It has been a little over a year now since I added a couple of nondescript blogs to my repertoire. It began when in 2008 I started receiving e-mails from people who'd read this (Victorious Conqueror) blog. Some had comments. But mostly they had questions. They seemed to be questions about life, about God or simply about right and wrong.
Initially I would answer the questions via e-mail privately. Eventually, I decided there were enough questions to be more intentional about answering them (publicly). So I set up a blog to do that, and "opened for business" in January 2009. Since then, I've been openly taking and even soliciting questions from anyone, anywhere. Most are from Christians. But some are from people who aren't even sure there is a God. But they're questioning. (That's a good thing.)
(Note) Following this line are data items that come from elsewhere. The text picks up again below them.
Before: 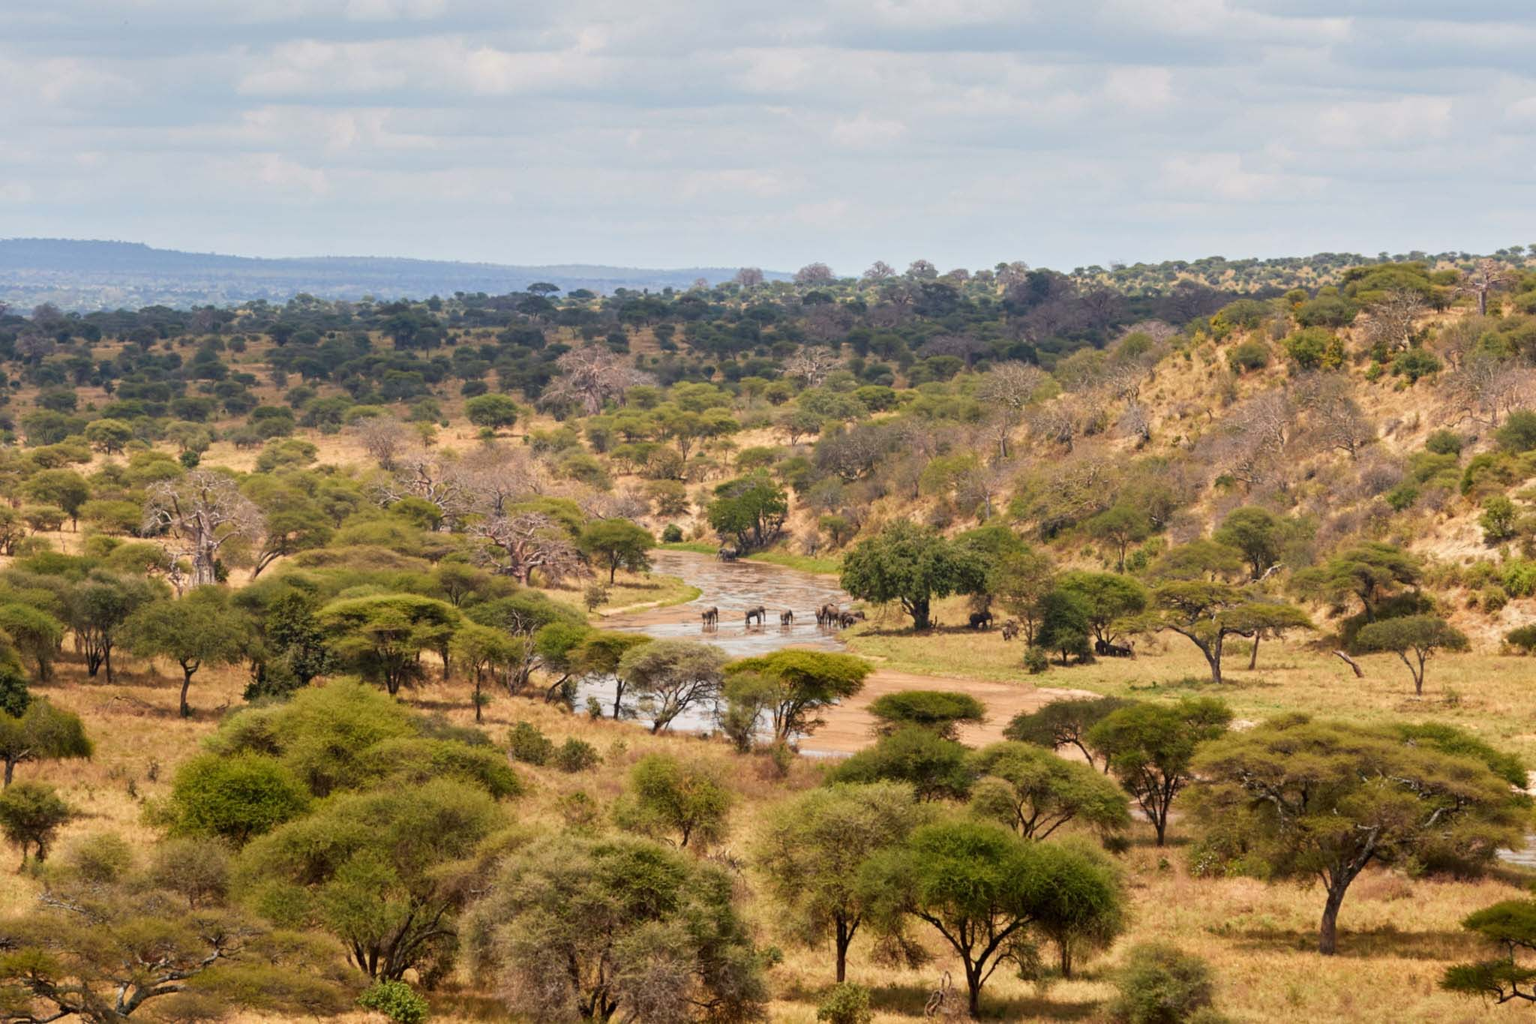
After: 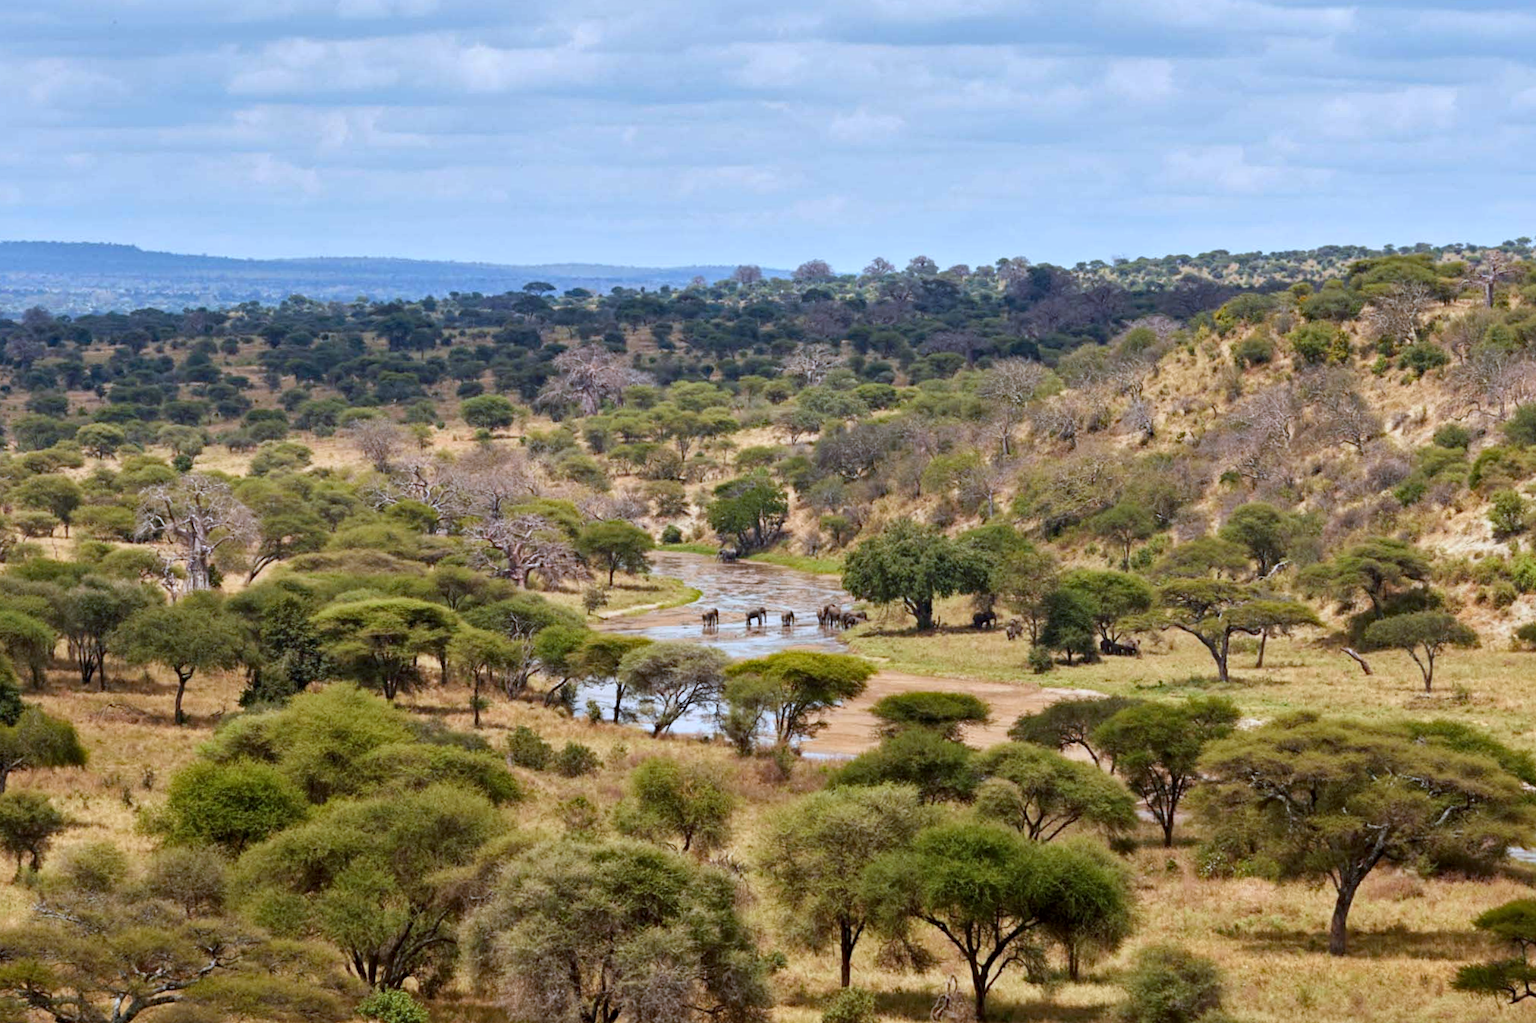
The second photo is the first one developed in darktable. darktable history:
rotate and perspective: rotation -0.45°, automatic cropping original format, crop left 0.008, crop right 0.992, crop top 0.012, crop bottom 0.988
haze removal: strength 0.29, distance 0.25, compatibility mode true, adaptive false
color correction: highlights a* -0.772, highlights b* -8.92
white balance: red 0.924, blue 1.095
local contrast: mode bilateral grid, contrast 20, coarseness 50, detail 120%, midtone range 0.2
I've been surprised over this past year about a couple of things. First, the stream of questions has only waned once - back in August. I thought maybe it had run its course and I would be shutting down this (Dear Victorious) Q&A blog. But almost as soon as I mentioned that, the questions started to come in again. And they've been steady ever since. Second, that questions almost always have to do with an interpretation of Scripture. In other words, the people already know the answer to the question they're asking. It seems that they're looking for confirmation that they're interpreting Biblical context accurately. So in a sense, I'm just answering questions that people already know the answer to. Go figure.
I never know what the questions will be, but I have to admit that I kind of enjoy the dialogue. In fact, I often find it refreshing. Have a question for me? Send it to victoriousconqueror@ymail.com. I try to answer one question a day at http://www.dearvictorious.blogspot.com/ - so check that out if you want in on the dialogue that's happening.
There is a third blog going as well. I started it in May 2008. Through the years, I'd begun the tradition of keeping two journals with my Bible. In one, I tend to journal my thoughts about myself. Mostly they look like conversation with God - me pouring my heart out to Him. But the other is a bit of an oddity. You see, as I study the Bible each day (and I do), God tends to reveal things to me. They're not Scripture, but each of them could easily be backed up by Scripture. (That's how I know that they are true!) I jot these things down in my second journal. And they began to look like proverbs ... maybe something that had been written by a prophet.
So in May 2008, I set up a blog to share these little gems with the world. At http://www.moderndayprophet.blogspot.com/ I post a bit of God's wisdom each day. It's always wisdom that I've gleaned from my own daily time in the Word. I've not gotten too much response to that, but occasionally will get a letter from someone expressing appreciation for something that seemed to resonate with them.
With this (Modern Day Prophet) blog, I sometimes think it has run its course when I seem to have posted all the things I've written in my journal. But I try to post a month's worth at a time, so there's something fresh there every day. And just as I'm about to conclude that I'm finished with this little project, I find my journal filling up again. I start getting these little revelations in my daily quiet time. And before I know it, there's another month's worth of postings.
They still look like little proverbs, that might have been written or spoken by a Biblical prophet. I have taken some of those spiritual gifts assessments to see how God has gifted you. I always come up strongest in the gift of prophecy and other speaking gifts. Am I a modern day prophet? Seriously, it's a claim I wouldn't care to make. But I'm getting e-mails from people all over the world, now talking about this little blog of proverbs that I'm posting every day.
They say that social networks are the communication of the future. I'm not sure I believe it. I am on those networks. But frankly, I see more activity going on with this blog (Victorious Conqueror) and it's two "offspring" blogs, Dear Victorious and Modern Day Prophet. It's then I realize that God is in charge of all things, including the blogs and social networks!